* 本文抜粋
* * *

皆さんこんにちは。インドネシア在住の杏子スパルディです。今回は、インドネシアの会社員の福利厚生や職場文化について紹介します。
私自身日本での社会人経験がほとんどなく、詳しくはありませんが、ここでご紹介する福利厚生はおそらく日本にはないものだと思います。もしくはあってもあまり一般的でなかったり、まだまだ実際には使われていないのではないかと。
まず一つ目はいきなりですが、割礼手当です。イスラム教では男児の割礼はお祝い事です。子供が割礼する時に会社から手当が出たり、社内で同僚や上司からお祝い金を渡したりします。
結婚の際にも会社からお祝い金が出るのですが、それには条件がついていて、「正式な(第一夫人)のみ」と記載されています。現代では少ないかもしれませんが、イスラム教では一夫多妻制が認められているためです。
また、有給休暇とは別に、メッカ巡礼のための休暇が認められる会社もあります。
女性に与えられる生理休暇は、最長二日までは有給でお休みがもらえます。最近は日本でも取り入れている企業もあると聞きますが、上司が男性の場合、伝えにくいということもあるかもしれませんね。
その点インドネシア、特にイスラムでは、生理中の女性はお祈りや断食ができないので、家族や友人に自分が生理であると伝えることに抵抗がない人が一般的だと思います。

* * *

* 取り組む課題
[1] インドネシアの職場についての文章で紹介されている福利厚生を、すべて挙げてください。
[2] インドネシアの職場についての文章を、最後の文の続きから書き継いでください。

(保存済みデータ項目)
* * *

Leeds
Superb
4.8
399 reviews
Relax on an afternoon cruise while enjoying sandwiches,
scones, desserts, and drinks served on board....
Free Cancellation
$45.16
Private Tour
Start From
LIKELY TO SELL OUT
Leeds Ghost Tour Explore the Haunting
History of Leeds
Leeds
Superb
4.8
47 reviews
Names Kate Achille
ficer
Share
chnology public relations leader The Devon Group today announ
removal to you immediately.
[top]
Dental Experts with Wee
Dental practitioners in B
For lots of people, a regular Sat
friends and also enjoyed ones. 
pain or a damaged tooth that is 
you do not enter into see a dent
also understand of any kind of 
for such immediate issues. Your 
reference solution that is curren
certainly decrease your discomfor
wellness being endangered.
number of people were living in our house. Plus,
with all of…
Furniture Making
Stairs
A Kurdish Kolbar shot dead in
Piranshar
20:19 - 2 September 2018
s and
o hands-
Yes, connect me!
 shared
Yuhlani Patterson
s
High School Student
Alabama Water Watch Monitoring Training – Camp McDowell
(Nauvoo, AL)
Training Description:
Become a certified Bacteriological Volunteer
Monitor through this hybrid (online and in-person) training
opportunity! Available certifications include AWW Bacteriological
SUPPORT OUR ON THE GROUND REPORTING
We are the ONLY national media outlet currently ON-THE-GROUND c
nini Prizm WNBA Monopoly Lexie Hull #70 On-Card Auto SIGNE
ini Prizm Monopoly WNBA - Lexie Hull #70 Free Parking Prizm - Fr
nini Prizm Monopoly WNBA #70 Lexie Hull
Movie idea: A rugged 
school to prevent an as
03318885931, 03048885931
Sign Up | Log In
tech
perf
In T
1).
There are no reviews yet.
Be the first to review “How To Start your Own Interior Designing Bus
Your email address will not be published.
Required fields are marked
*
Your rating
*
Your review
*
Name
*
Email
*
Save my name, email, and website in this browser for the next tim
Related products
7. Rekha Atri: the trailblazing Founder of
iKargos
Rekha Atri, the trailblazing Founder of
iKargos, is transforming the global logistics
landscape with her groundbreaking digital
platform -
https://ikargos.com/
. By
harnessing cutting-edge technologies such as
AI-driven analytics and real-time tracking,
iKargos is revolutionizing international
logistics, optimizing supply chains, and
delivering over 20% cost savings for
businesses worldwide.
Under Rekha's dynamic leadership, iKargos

* * *

* 課題の解答
[1]
・割礼手当(子供が割礼する時に会社から出る手当)
・結婚の際に会社から出るお祝い金(正式な第一夫人のみ)
・メッカ巡礼のための休暇(有給休暇とは別に認める会社がある)
・女性の生理休暇(最長二日まで有給)

[2]
他にもユニークな手当といえば、眼鏡手当です。眼鏡を新しく買う時に、単価の上限は決まっていますが、会社からの負担があります。「フレームはいくら」「レンズはいくら」など、細かく詳細が決められています。
次は福利厚生や手当ではないのですが、インドネシア人が会社を休んだり、遅刻・早退をする、日本では考えにくい理由についてです。
バイク通勤が多いインドネシア。通勤時に雨が降ると、屋根があるところで雨宿りをする人が多いのですが、道路が冠水してしまうと身動きが取れなくなり、定時に出勤できなくなってしまいます。
また、インドネシアでは雨季にちょっとまとまった雨が降ると、あちらこちらで洪水が起こります。家が床上浸水してしまう人も多く、親戚の家に避難したり、浸水が落ち着いてから家の片づけをしたりと、数日会社を休む人もいます。
そんな時もインドネシア人たちは社内で従業員同士で募金を募ったりして、洪水の被害にあった同僚に渡したりします。
そして、とても多い欠勤や遅刻の理由は、「奥さんのため」です。奥さんが妊婦検診に行くのに付き添う人も多いです。「え?」と思うかもしれませんが、これには理由があります。
インドネシアでは、自家用車を持っていない家庭も多く、旦那さんが奥さんを病院に送っていきます。病院に着いてからも待ち時間がとても長いので、それに付き合うのです。
病院に行かなくても、奥さんが家で体調不良だと家や子供のことができないので、会社を休んで奥さんのヘルプをする男性も多いです。
家庭の事情で言うと、「家電が壊れた」というのもよくあります。なぜだかわからないのですが、我が家も含め、よく物が壊れます。欠勤の理由としては「洗濯機が壊れて奥さんが洗濯できないので、直してから出社します」など。
家庭での水道は地下から水を電動ポンプでくみ上げる家庭が多いので、「ポンプが壊れたので休みます(自分で直します)」というのもあります。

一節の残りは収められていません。